Эмма не могла больше противиться. Сначала кивнула головой, потом вздохнула.

– Хорошо. Даю слово. Буду беречь жизнь царя Александра, покуда жива буду, – твёрдо сказала Эмма и перекрестилась.

– Вот и умница, – сказал Козьма, укладываясь обратно в постель.

– Обещание надобно держать, – напомнила бабушка.

– Собороваться хочу, – прохрипел старец.

Эмма поцеловала его сухую руку, встала и вышла из кельи.
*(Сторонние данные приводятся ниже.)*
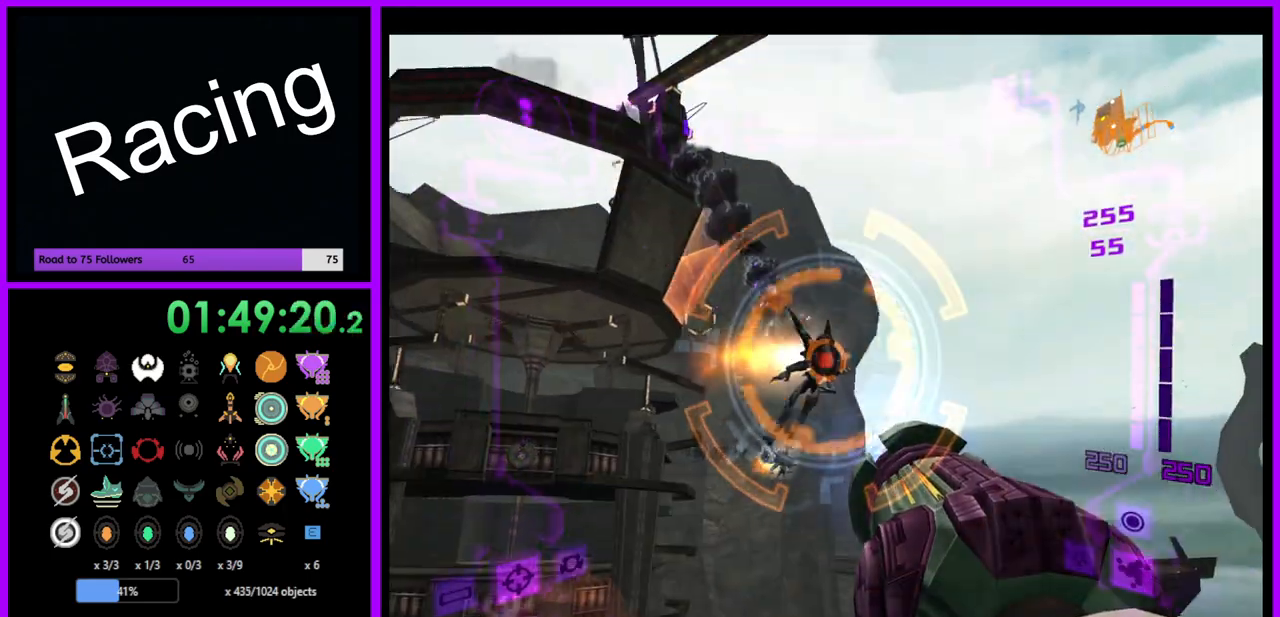
{"buttons": ["Y", "L1"], "left_stick": "up-right", "right_stick": "center", "events": []}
Обещание надобно держать. Дневник Эммы

2 апреля 1866 года.

"Вчера играла с девочками в детской комнате. Рассадили кукол, подаренных маменькой на Рождество, на маленькие кресла, расставили на игрушечном столике миниатюрные чашки, налили в них настоящего чая, в тарелки положили крохотные кусочки печенья. Сами сели с чаем за большой стол, устроили дамские посиделки. Девочки были в восторге. Я тоже.

Мои милые дочери растут, с каждым днём меняясь. Скоро им исполнится пять лет. Как быстро летит время!

Заглянул в детскую Николя, и я на миг ослепла. Как будто даже заснула. Вдруг увидела лицо императора. Испуганное лицо. Перекошенное от неожиданности и страха. Может быть, это из-за того, что Николя вернулся из дворца, со службы? У меня выпала чашка из рук. Новое домашнее платье облила чаем. Растяпа".

4 апреля 1866 года.

"Утром заплетала девочкам косы и вспомнила покойного старца Козьму. Решила после полудня, как уложу детей спать, написать бабушке письмо. Давно от неё не слышно вестей.

Опять посетило видение. Узрела летний сад, лицо государя, опять испуганное, и выстрел. Точно! Грохнул выстрел. Что же это такое? Предчувствие? Что мне делать?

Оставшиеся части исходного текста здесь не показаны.